For demonstration we’ll install the Quick Links plugin. If you used another SSG before, you may be familiar with “shortcodes”—template tags that allow you to easily insert snippets of HTML code, e.g. {{wikipedia|page=Blog}}
.
That plugin is conceptually similar, but it uses ‘fake’ HTML elements instead of template tags and translates them to real valid HTML.
First, create a plugins/
directory (if you haven’t created it already) and download the plugin:
$ mkdir plugins/
$ wget https://soupault.app/files/plugins/quick-links.lua -O plugins/quick-links.lua
Since we have plugin discovery enabled in [settings]
, soupault will automatically find a new quick-links
widget based on the quick-links.lua
file name.
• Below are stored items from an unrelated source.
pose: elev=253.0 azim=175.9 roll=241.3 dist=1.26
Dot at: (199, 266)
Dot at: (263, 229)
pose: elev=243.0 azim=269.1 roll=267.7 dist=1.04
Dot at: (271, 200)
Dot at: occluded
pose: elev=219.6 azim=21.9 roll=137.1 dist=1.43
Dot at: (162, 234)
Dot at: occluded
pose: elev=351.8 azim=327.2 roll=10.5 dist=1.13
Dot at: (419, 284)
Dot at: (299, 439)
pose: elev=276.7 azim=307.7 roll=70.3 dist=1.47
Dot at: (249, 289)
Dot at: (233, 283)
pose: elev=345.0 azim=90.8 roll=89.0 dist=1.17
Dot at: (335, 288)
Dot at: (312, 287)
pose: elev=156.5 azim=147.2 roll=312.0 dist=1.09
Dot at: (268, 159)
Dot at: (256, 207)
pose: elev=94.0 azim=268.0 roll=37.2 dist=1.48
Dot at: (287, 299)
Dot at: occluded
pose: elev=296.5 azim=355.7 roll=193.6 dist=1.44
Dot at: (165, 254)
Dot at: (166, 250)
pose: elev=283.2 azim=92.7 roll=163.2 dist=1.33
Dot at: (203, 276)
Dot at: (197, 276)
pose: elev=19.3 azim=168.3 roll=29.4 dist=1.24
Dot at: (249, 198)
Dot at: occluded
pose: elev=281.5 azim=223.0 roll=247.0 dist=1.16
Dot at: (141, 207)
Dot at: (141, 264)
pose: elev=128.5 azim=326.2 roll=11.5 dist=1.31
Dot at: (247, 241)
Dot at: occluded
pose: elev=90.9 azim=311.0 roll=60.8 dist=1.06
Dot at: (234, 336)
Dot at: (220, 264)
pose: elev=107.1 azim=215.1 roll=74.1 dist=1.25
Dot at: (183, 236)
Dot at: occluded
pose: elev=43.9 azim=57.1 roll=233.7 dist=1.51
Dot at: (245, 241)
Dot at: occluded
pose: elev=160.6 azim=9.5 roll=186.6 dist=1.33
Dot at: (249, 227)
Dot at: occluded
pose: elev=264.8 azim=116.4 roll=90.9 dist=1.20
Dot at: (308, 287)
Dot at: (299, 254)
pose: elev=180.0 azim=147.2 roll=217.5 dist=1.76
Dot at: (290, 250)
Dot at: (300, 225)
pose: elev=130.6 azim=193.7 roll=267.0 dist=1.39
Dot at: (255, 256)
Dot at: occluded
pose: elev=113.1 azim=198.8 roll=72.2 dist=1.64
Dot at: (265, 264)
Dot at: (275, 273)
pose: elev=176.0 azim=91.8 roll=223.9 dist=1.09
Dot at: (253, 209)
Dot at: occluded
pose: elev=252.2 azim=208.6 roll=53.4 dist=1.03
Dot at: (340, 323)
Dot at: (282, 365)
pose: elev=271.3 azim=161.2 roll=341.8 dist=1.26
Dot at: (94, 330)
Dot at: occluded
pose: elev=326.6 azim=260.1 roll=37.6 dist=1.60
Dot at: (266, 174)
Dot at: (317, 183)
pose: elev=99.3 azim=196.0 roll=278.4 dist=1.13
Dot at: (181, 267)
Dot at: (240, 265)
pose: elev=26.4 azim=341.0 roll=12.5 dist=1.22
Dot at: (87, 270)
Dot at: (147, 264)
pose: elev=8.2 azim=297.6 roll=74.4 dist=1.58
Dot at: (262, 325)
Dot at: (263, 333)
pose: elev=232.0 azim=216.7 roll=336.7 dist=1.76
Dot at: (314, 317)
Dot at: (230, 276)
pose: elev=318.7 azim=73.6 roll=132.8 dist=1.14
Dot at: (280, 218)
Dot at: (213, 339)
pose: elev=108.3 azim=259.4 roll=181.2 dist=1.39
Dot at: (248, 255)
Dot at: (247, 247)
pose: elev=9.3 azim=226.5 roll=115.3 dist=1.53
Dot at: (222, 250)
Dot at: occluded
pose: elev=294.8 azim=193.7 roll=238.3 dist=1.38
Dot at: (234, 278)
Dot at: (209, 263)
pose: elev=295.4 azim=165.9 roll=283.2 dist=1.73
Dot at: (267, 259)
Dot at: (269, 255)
We still need to add it to the config to activate it, and we can also set the default Wikipedia language there.
Add this to your soupault.toml
:
[widgets.quick-links]
widget = "quick-links"
wikipedia_default_language = "en"
Now let’s update out site/index.html
page to use the <wikipedia>
tag:
<h1>Welcome to my <wikipedia>blog</wikipedia>!</h1>
<p>It’s still under construction, remember to check again later.</p>
<div id="blog-index"> </div>
When you build the site, you will see messages about the new widget in the logs.
$ soupault
[INFO] Processing page site/my-first-post.md
[INFO] Calling preprocessor pandoc -f commonmark+smart -t html on page site/my-first-post.md
[INFO] Using the default template for page site/my-first-post.md
[INFO] Processing widget quick-links on page site/my-first-post.md
[INFO] Processing widget insert-sakura-css on page site/my-first-post.md
[INFO] Processing page site/index.html
[INFO] Using the default template for page site/index.html
[INFO] Inserting section index
[INFO] Rendering index view "blog" on page site/index.html
[INFO] Generating section index
[INFO] Processing widget quick-links on page site/index.html
[INFO] Processing widget insert-sakura-css on page site/index.html
→ What’s next?
There are many more things you can do with soupault: dump the metadata to JSON; specify dependencies between widgets and use one widget’s output as another’s input; you can generate tables of contents and footnotes in a highly flexible way… And you can write your own Lua plugins to manipulate pages in completely arbitrary ways.
Consult the reference manual for details.